"""
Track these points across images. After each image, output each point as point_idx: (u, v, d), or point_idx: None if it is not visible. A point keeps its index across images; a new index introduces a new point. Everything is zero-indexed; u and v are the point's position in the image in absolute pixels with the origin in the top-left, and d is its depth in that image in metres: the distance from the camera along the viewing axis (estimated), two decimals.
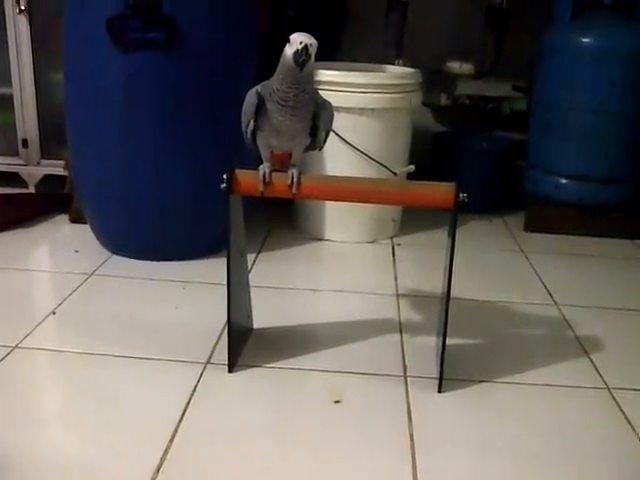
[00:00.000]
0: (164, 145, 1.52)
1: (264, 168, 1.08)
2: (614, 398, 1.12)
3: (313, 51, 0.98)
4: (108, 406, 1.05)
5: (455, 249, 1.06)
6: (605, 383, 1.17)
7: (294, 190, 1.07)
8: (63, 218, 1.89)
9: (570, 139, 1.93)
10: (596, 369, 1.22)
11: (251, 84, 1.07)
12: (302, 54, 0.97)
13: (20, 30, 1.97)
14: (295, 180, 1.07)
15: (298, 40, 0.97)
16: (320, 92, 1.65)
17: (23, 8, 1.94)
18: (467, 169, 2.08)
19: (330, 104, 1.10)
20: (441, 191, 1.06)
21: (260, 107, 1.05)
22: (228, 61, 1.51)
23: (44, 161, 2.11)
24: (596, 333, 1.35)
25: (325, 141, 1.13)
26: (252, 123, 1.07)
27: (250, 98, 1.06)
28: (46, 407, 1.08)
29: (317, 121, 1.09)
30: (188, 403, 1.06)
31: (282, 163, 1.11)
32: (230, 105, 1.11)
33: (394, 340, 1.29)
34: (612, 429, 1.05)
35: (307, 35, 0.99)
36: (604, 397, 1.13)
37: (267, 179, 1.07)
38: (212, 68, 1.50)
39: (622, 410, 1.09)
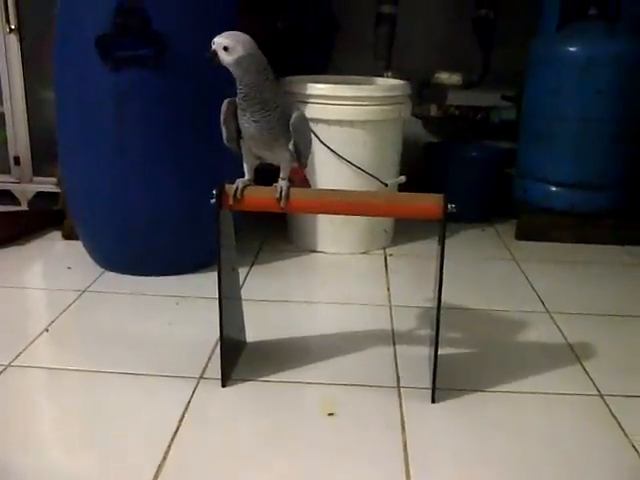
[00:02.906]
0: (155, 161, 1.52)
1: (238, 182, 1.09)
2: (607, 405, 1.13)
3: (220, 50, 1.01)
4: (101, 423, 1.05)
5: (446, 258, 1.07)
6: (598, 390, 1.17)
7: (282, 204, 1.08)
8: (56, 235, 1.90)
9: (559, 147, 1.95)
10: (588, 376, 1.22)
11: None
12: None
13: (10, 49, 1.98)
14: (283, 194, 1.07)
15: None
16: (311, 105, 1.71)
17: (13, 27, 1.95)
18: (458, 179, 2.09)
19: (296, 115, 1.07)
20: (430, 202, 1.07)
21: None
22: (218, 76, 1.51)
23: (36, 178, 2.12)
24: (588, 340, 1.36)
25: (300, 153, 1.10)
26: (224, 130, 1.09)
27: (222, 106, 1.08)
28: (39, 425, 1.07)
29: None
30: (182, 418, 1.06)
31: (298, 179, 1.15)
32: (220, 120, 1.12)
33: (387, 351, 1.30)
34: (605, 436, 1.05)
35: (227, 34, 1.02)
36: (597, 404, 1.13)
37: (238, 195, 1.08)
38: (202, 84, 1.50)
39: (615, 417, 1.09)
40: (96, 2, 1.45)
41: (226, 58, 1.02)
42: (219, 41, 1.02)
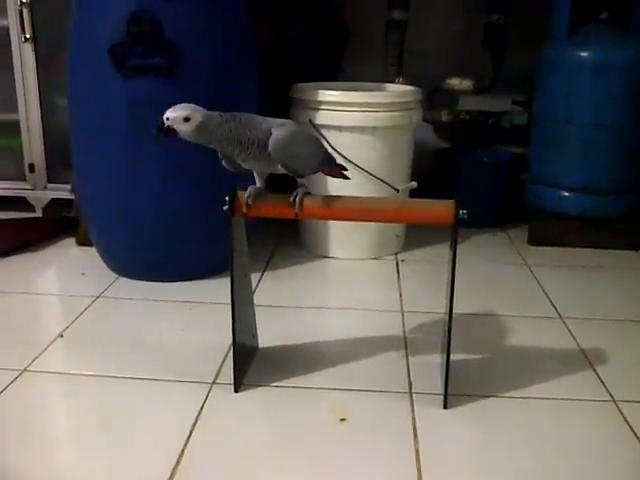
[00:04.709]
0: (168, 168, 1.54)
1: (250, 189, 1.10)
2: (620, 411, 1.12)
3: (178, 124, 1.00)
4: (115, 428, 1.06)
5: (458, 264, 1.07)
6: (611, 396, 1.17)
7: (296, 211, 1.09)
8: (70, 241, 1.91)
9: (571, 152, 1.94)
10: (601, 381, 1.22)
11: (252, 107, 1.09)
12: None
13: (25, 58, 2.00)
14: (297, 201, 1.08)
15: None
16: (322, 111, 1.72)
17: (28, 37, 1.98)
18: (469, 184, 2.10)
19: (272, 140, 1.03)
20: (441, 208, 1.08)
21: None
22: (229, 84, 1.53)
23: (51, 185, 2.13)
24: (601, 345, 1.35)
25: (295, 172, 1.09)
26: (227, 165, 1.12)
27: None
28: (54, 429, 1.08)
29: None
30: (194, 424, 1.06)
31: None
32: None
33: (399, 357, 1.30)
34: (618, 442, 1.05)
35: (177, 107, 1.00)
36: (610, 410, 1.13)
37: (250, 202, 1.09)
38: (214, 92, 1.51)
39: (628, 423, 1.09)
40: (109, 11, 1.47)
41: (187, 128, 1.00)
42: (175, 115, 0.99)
"""
## ASSIGNMENT
The output is the records exactly as they read, with no pictures in it.

## TASK ANSWER
Track these points across images. After each image, output each point as point_idx: (u, v, d), or point_idx: None if it is not visible. A point keeps its index across images; a new index introduces a new point. Everything is zero-indexed; u and v are the point's position in the image in absolute pixels with the origin in the top-left, and d is its depth in that image in metres: the distance from the camera along the viewing axis (estimated), two decimals.
[00:00.000]
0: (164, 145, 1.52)
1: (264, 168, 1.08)
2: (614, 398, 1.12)
3: (313, 51, 0.98)
4: (108, 406, 1.05)
5: (455, 249, 1.06)
6: (605, 383, 1.17)
7: (294, 190, 1.07)
8: (63, 218, 1.89)
9: (570, 139, 1.93)
10: (596, 369, 1.22)
11: (251, 84, 1.07)
12: (302, 54, 0.97)
13: (20, 30, 1.97)
14: (295, 180, 1.07)
15: (298, 40, 0.97)
16: (320, 92, 1.65)
17: (23, 8, 1.94)
18: (467, 169, 2.08)
19: (330, 104, 1.10)
20: (441, 191, 1.06)
21: (260, 107, 1.05)
22: (228, 61, 1.51)
23: (44, 161, 2.11)
24: (596, 333, 1.35)
25: (325, 141, 1.13)
26: (252, 123, 1.07)
27: (250, 98, 1.06)
28: (46, 407, 1.08)
29: (317, 121, 1.09)
30: (188, 403, 1.06)
31: (282, 163, 1.11)
32: (230, 105, 1.11)
33: (394, 340, 1.29)
34: (612, 429, 1.05)
35: (307, 35, 0.99)
36: (604, 397, 1.13)
37: (267, 179, 1.07)
38: (212, 68, 1.50)
39: (622, 410, 1.09)
[00:02.906]
0: (155, 161, 1.52)
1: (238, 182, 1.09)
2: (607, 405, 1.13)
3: (220, 50, 1.01)
4: (101, 423, 1.05)
5: (446, 258, 1.07)
6: (598, 390, 1.17)
7: (282, 204, 1.08)
8: (56, 235, 1.90)
9: (559, 147, 1.95)
10: (588, 376, 1.22)
11: None
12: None
13: (10, 49, 1.98)
14: (283, 194, 1.07)
15: None
16: (311, 105, 1.71)
17: (13, 27, 1.95)
18: (458, 179, 2.09)
19: (296, 115, 1.07)
20: (430, 202, 1.07)
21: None
22: (218, 76, 1.51)
23: (36, 178, 2.12)
24: (588, 340, 1.36)
25: (300, 153, 1.10)
26: (224, 130, 1.09)
27: (222, 106, 1.08)
28: (39, 425, 1.07)
29: None
30: (182, 418, 1.06)
31: (298, 179, 1.15)
32: (220, 120, 1.12)
33: (387, 351, 1.30)
34: (605, 436, 1.05)
35: (227, 34, 1.02)
36: (597, 404, 1.13)
37: (238, 195, 1.08)
38: (202, 84, 1.50)
39: (615, 417, 1.09)
40: (96, 2, 1.45)
41: (226, 58, 1.02)
42: (219, 41, 1.02)
[00:04.709]
0: (168, 168, 1.54)
1: (250, 189, 1.10)
2: (620, 411, 1.12)
3: (178, 124, 1.00)
4: (115, 428, 1.06)
5: (458, 264, 1.07)
6: (611, 396, 1.17)
7: (296, 211, 1.09)
8: (70, 241, 1.91)
9: (571, 152, 1.94)
10: (601, 381, 1.22)
11: (252, 107, 1.09)
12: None
13: (25, 58, 2.00)
14: (297, 201, 1.08)
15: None
16: (322, 111, 1.72)
17: (28, 37, 1.98)
18: (469, 184, 2.10)
19: (272, 140, 1.03)
20: (441, 208, 1.08)
21: None
22: (229, 84, 1.53)
23: (51, 185, 2.13)
24: (601, 345, 1.35)
25: (295, 172, 1.09)
26: (227, 165, 1.12)
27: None
28: (54, 429, 1.08)
29: None
30: (194, 424, 1.06)
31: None
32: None
33: (399, 357, 1.30)
34: (618, 442, 1.05)
35: (177, 107, 1.00)
36: (610, 410, 1.13)
37: (250, 202, 1.09)
38: (214, 92, 1.51)
39: (628, 423, 1.09)
40: (109, 11, 1.47)
41: (187, 128, 1.00)
42: (175, 115, 0.99)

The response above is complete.